Ferrari driver Felipe Massa believes he still has a few years ahead of him in Formula One…
Ferrari driver Felipe Massa believes he still has a few years ahead of him in Formula One.
The Brazilian, who drove his first F1 race with Sauber in 2002, competed in his 150th grand prix in Korea a fortnight ago. Massa will get an opportunity to add to that total in the final three races of this season and next year as his Ferrari deal runs until the end of 2012.
While there is plenty of speculation that Ferrari won’t renew his contract after next season, Massa feels he still has plenty to give in F1.
“Korea was my one hundred and fiftieth grand prix and almost all of them have been at the wheel of a Ferrari, in fact my hundredth race with the Scuderia should coincide with the final round of the season at home in Interlagos,” he wrote in his blog on the official Ferrari website.
“It’s always great to achieve a nice number like 150 races. I still have some years ahead of me in this sport, as I’m not so old and so I plan to keep pushing to get better results than the one in Korea which did not turn into much of a celebration for my 150th. All the same, I enjoyed driving at Yeongam, almost discovering the track for the first time given how much rain we had there in 2010.”
Massa also expressed his shock at the death of Dan Wheldon and MotoGP star Marco Simoncelli. IndyCar race Wheldon died during a crash at the Las Vegas Motor Speedway on October 11 while Simoncelli was killed during the Malayasian GP on Sunday.
“At the moment all my thoughts are with the families and friends of Marco Simoncelli and Dan Wheldon,” he wrote. “It seems that when bad things happen, they come all at once. Because of the time difference between Malaysia and Brazil, I found out about the MotoGP accident as soon as I woke up on Sunday morning when I was at home in Sao Paulo. It is unbelievable and I was in a state of shock afterwards. Simoncelli was such a nice guy and one of the characters in the sport of motorcycle racing and a great talent.
Coming so soon after the death of Dan Wheldon, who was a friend of mine, these have been really difficult times and it is just unbelievable that these sad events happened just one week apart.”

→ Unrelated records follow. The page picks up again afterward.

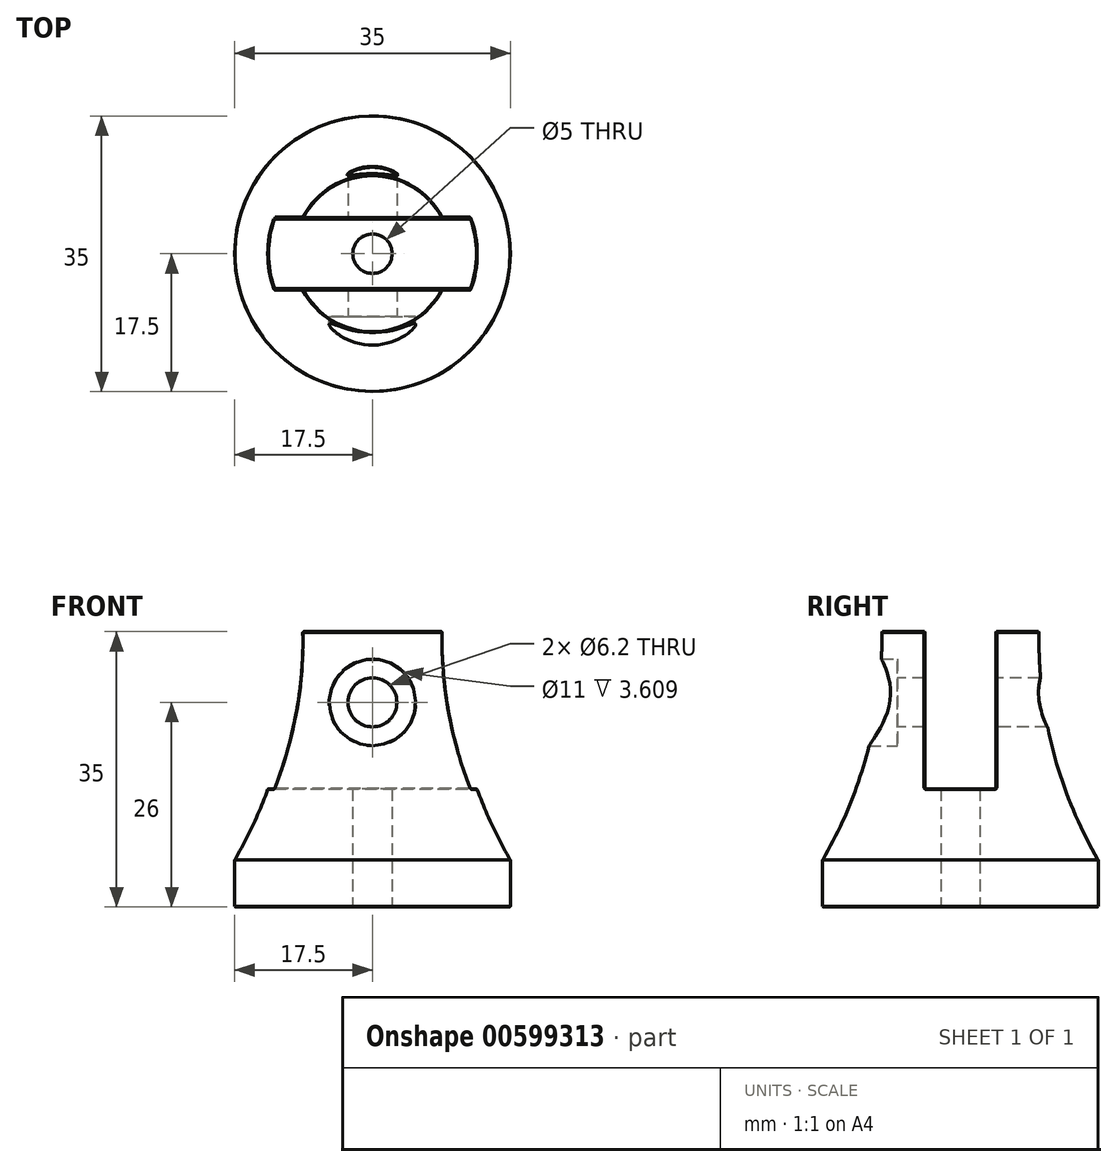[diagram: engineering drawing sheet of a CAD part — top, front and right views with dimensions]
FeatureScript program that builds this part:
annotation { "Feature Type Name" : "Feature", "Feature Type Description" : "" }
export const myFeature = defineFeature(function(context is Context, id is Id, definition is map)
    precondition{}
    {
        {
            var Q0;
            Q0=qCreatedBy(makeId("Front.planeOp"),FACE);
            var sketch = newSketch(context, id + "F0", { "sketchPlane" : qUnion([Q0])});
            skLineSegment(sketch, "E0", {"start": v(0, 0) * mm, "end": v(0, 35) * mm, "construction": true});
            skLineSegment(sketch, "E1", {"start": v(-17.5, 0) * mm, "end": v(-2.5, 0) * mm});
            skLineSegment(sketch, "E2", {"start": v(-2.5, 0) * mm, "end": v(-2.5, 17.5) * mm});
            skLineSegment(sketch, "E3", {"start": v(-2.5, 17.5) * mm, "end": v(0, 17.5) * mm});
            skLineSegment(sketch, "E4", {"start": v(0, 17.5) * mm, "end": v(0, 35) * mm});
            skLineSegment(sketch, "E5", {"start": v(-17.5, 0) * mm, "end": v(-17.5, 6) * mm});
            skLineSegment(sketch, "E6", {"start": v(0, 35) * mm, "end": v(-10, 35) * mm});
            skArc(sketch, "E7", {"start": v(-17.5, 6) * mm, "mid": v(-11.74, 19.98) * mm, "end": v(-10, 35) * mm});
            skSolve(sketch);
        }
        {
            var Q0;
            Q0=makeQuery(id+"F0.imprint","IMPRINT",FACE,{"disambiguationData":[TD([[makeQuery(id+"F0.imprint","IMPRINT",EDGE,{"derivedFrom":sQuery(id+"F0.wireOp",EDGE,"E1")}),1.0]])]});
            var Q1;
            Q1=sQuery(id+"F0.wireOp",EDGE,"E0");
            revolve(context, id + "F1", {"entities" : qUnion([Q0]), "axis" : qUnion([Q1]), "revolveType" : RevolveType.FULL});
        }
        {
            var Q0;
            Q0=qCreatedBy(makeId("Right.planeOp"),FACE);
            var sketch = newSketch(context, id + "F2", { "sketchPlane" : qUnion([Q0])});
            skLineSegment(sketch, "E8", {"start": v(0, 0) * mm, "end": v(0, 35) * mm, "construction": true});
            skLineSegment(sketch, "E9.bottom", {"start": v(0, 35) * mm, "end": v(-4.5, 35) * mm});
            skLineSegment(sketch, "E9.top", {"start": v(0, 15) * mm, "end": v(-4.5, 15) * mm});
            skLineSegment(sketch, "E9.left", {"start": v(0, 35) * mm, "end": v(0, 15) * mm});
            skLineSegment(sketch, "E9.right", {"start": v(-4.5, 35) * mm, "end": v(-4.5, 15) * mm});
            skLineSegment(sketch, "E10.MirrorCS", {"start": v(4.5, 35) * mm, "end": v(4.5, 15) * mm});
            skLineSegment(sketch, "E11.MirrorCS", {"start": v(0, 35) * mm, "end": v(4.5, 35) * mm});
            skLineSegment(sketch, "E12.MirrorCS", {"start": v(0, 15) * mm, "end": v(4.5, 15) * mm});
            skSolve(sketch);
        }
        {
            var Q0;
            Q0=qSketchRegion(id+"F2",true);
            extrude(context, id + "F3", {"entities" : qUnion([Q0]), "operationType" : NewBodyOperationType.REMOVE, "endBound" : BoundingType.SYMMETRIC, "oppositeDirection" : true, "depth" : 35 * mm, "offsetDistance" : 25 * mm});
        }
        {
            var Q0;
            Q0=qCreatedBy(makeId("Front.planeOp"),FACE);
            var sketch = newSketch(context, id + "F4", { "sketchPlane" : qUnion([Q0])});
            skLineSegment(sketch, "E13", {"start": v(0, 0) * mm, "end": v(0, 35) * mm, "construction": true});
            skCircle(sketch, "E14", {"center": v(0, 26) * mm, "radius": 3.1 * mm});
            skSolve(sketch);
        }
        {
            var Q0;
            Q0=makeQuery(id+"F4.imprint","IMPRINT",FACE,{"disambiguationData":[TD([[makeQuery(id+"F4.imprint","IMPRINT",EDGE,{"derivedFrom":sQuery(id+"F4.wireOp",EDGE,"E14")}),1.0]])]});
            extrude(context, id + "F5", {"entities" : qUnion([Q0]), "operationType" : NewBodyOperationType.REMOVE, "endBound" : BoundingType.SYMMETRIC, "oppositeDirection" : true, "depth" : 25 * mm, "offsetDistance" : 25 * mm});
        }
        {
            var Q0;
            Q0=makeQuery(id+"F1.opRevolve","SWEPT_FACE",FACE,{"disambiguationData":[OSD([sQuery(id+"F0.wireOp",EDGE,"E7")])]});
            var Q1;
            Q1=makeQuery(id+"F3.boolean.opBoolean","COPY",FACE,{"derivedFrom":makeQuery(id+"F3.opExtrude","SWEPT_FACE",FACE,{"disambiguationData":[OSD([sQuery(id+"F2.wireOp",EDGE,"E9.right")])]})});
            var Q2;
            Q2=makeQuery(id+"F3.boolean.opBoolean","COPY",FACE,{"derivedFrom":makeQuery(id+"F3.opExtrude","SWEPT_FACE",FACE,{"disambiguationData":[OSD([sQuery(id+"F2.wireOp",EDGE,"E10.MirrorCS")])]})});
            var Q3;
            Q3=makeQuery(id+"F1.opRevolve","SWEPT_FACE",FACE,{"disambiguationData":[OSD([sQuery(id+"F0.wireOp",EDGE,"E5")])]});
            var Q4;
            Q4=makeQuery(id+"F1.opRevolve","SWEPT_FACE",FACE,{"disambiguationData":[OSD([sQuery(id+"F0.wireOp",EDGE,"E1")])]});
            chamfer(context, id + "F6", {"entities" : qUnion([Q0, Q1, Q2, Q3, Q4]), "width" : .1 * mm, "tangentPropagation" : true});
        }
        {
            var Q0;
            Q0=qCreatedBy(makeId("Front.planeOp"),FACE);
            var sketch = newSketch(context, id + "F7", { "sketchPlane" : qUnion([Q0])});
            skCircle(sketch, "E15.0", {"center": v(0, 26) * mm, "radius": 3.1 * mm});
            skCircle(sketch, "E16", {"center": v(0, 26) * mm, "radius": 5.5 * mm});
            skSolve(sketch);
        }
        {
            var Q0;
            Q0=makeQuery(id+"F7.imprint","IMPRINT",FACE,{"disambiguationData":[TD([[makeQuery(id+"F7.imprint","IMPRINT",EDGE,{"derivedFrom":sQuery(id+"F7.wireOp",EDGE,"E15.0")}),-1.0]])]});
            var Q1;
            Q1=sQuery(id+"F7.wireOp",EDGE,"E16");
            extrude(context, id + "F8", {"entities" : qUnion([Q0]), "operationType" : NewBodyOperationType.REMOVE, "surfaceEntities" : qUnion([Q1]), "depth" : 12 * mm, "offsetDistance" : 25 * mm, "hasSecondDirection" : true, "secondDirectionOppositeDirection" : false, "secondDirectionDepth" : 8 * mm});
        }
    });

The 30-year-old concedes that motorsport will never be risk free, but urged the authorities, especially those in IndyCar, to look at the whole safety package.
“Of course, those of us who race, we always know the risk is there, every time you go out on track,” he wrote. “When you are racing, you do not think so much about the risks and you always push hard, sometimes too hard. But all the same, it is still a terrible shock when you see something like that and it reminds you the risk is there. I am not qualified to talk about Simoncelli’s accident, because I have no experience of bike racing, but in the case of Dan’s crash, hopefully the only good thing to come out of it could be that it serves as a wake-up call for Indy cars to improve their safety levels, in the same way that what happened in Imola in ’94 led to increased safety in F1. In my opinion, Indy needs to do a lot to improve safety.
“There is no point in people complaining about it and blaming others, because what is needed now is some calm analysis and then a response from the sport’s organisation. Maybe what Indy needs to start with, given the type of circuit and the number of cars would be to try running cars with enclosed cockpits, but this is just one idea and the whole safety package needs to be looked at completely.”